Through near 3000 horizontal producing wells on University Lands in the Permian Basin, we have performed a series of case studies to systematically investigate the most critical parameters to maximize well performance and the value of field development. In addition to summarizing multiple study results, the paper concludes and elaborates that the effective cluster spacing is the most critical parameter that we may be able to control and can influence the most in the unconventional reservoir development.
The paper first shows three observation cases of perforation cluster spacings and their corresponding well performance. To understand why the effective cluster spacing is so vital to well performance, we then illustrate the fundamental theory to understand the pressure propagation timing and depletion patterns in different reservoirs. We compare the mechanistic modeling results of pressure depletion and corresponding recovery efficiencies with different effective cluster spacings by multiple modeling approaches, including single-porosity model, and dual-porosity model, which has validated our case study results and is very insightful for us to optimize perforation cluster spacings.
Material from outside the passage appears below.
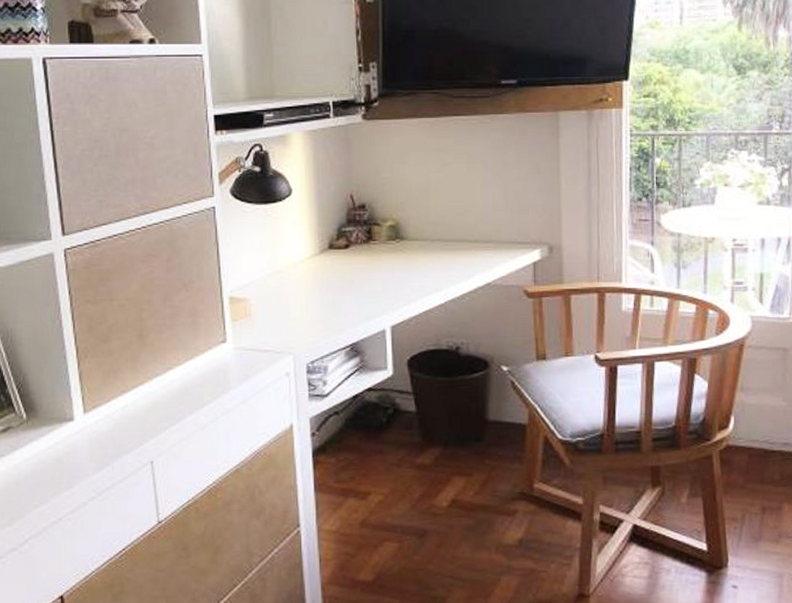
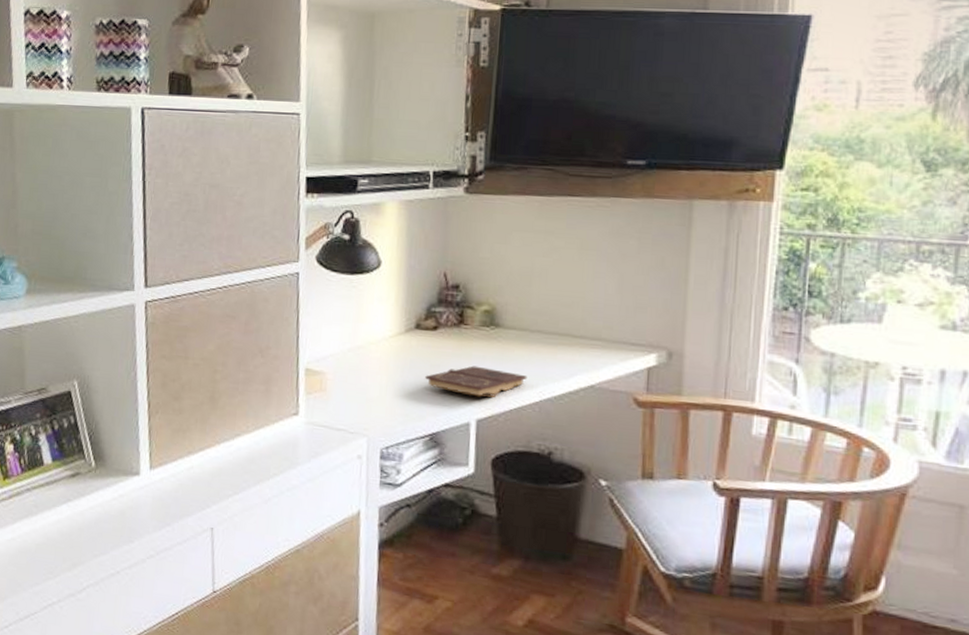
book: none [342,277,432,305] -> present [425,365,528,397]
We then discuss the possible reasons of often-observed well interference. With a large data sample, the paper illustrates the good correlation between well performance and completion effectiveness. The paper presents the EUR and NPV evaluation results of different field development case histories, such as between tight cluster spacing and wide cluster spacing. We will also briefly discuss the current technologies and practices to improve cluster efficiency in the completion process.
Based upon the multiple case studies, theory investigation, and rigorous modeling, we have concluded that the effective cluster spacing is the most critical factor to influence well performance and the field development value.
The workflow illustrated in the paper can be used for operators to systematically optimize their cluster spacings as well as field development plans. To maximize the value of developing unconventional reservoirs, it is vital to optimize cluster spacing and cost-effectively achieve tighter effective cluster spacing.